§ **Data for this exercise**
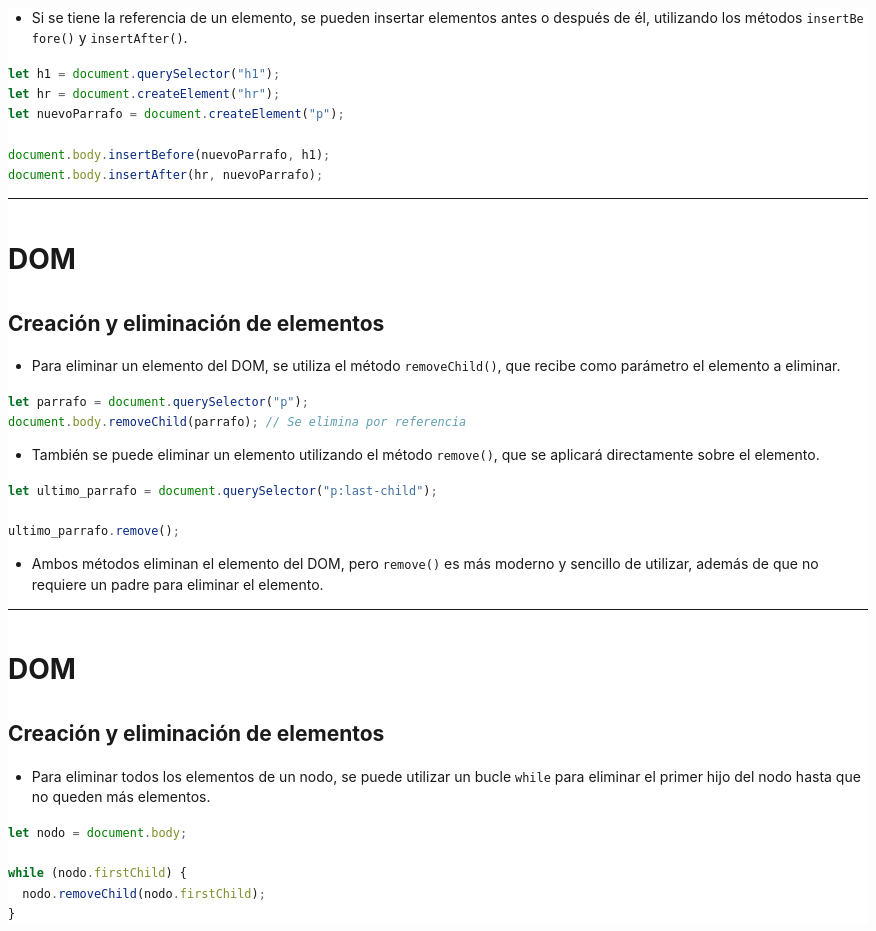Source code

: - Si se tiene la referencia de un elemento, se pueden insertar elementos antes o después de él, utilizando los métodos `insertBefore()` y `insertAfter()`.

```js
let h1 = document.querySelector("h1");
let hr = document.createElement("hr");
let nuevoParrafo = document.createElement("p");

document.body.insertBefore(nuevoParrafo, h1);
document.body.insertAfter(hr, nuevoParrafo);
```

---

# DOM

## Creación y eliminación de elementos

- Para eliminar un elemento del DOM, se utiliza el método `removeChild()`, que recibe como parámetro el elemento a eliminar.

```js
let parrafo = document.querySelector("p");
document.body.removeChild(parrafo); // Se elimina por referencia
```

- También se puede eliminar un elemento utilizando el método `remove()`, que se aplicará directamente sobre el elemento.

```js
let ultimo_parrafo = document.querySelector("p:last-child");

ultimo_parrafo.remove();
```

- Ambos métodos eliminan el elemento del DOM, pero `remove()` es más moderno y sencillo de utilizar, además de que no requiere un padre para eliminar el elemento.

---

# DOM

## Creación y eliminación de elementos

- Para eliminar todos los elementos de un nodo, se puede utilizar un bucle `while` para eliminar el primer hijo del nodo hasta que no queden más elementos.

```js
let nodo = document.body;

while (nodo.firstChild) {
  nodo.removeChild(nodo.firstChild);
}
```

§ **Aim of the exercise**
Return each line of the data above that includes the word "métodos".

§ **Answer below**
: - Si se tiene la referencia de un elemento, se pueden insertar elementos antes o después de él, utilizando los métodos `insertBefore()` y `insertAfter()`.
- Ambos métodos eliminan el elemento del DOM, pero `remove()` es más moderno y sencillo de utilizar, además de que no requiere un padre para eliminar el elemento.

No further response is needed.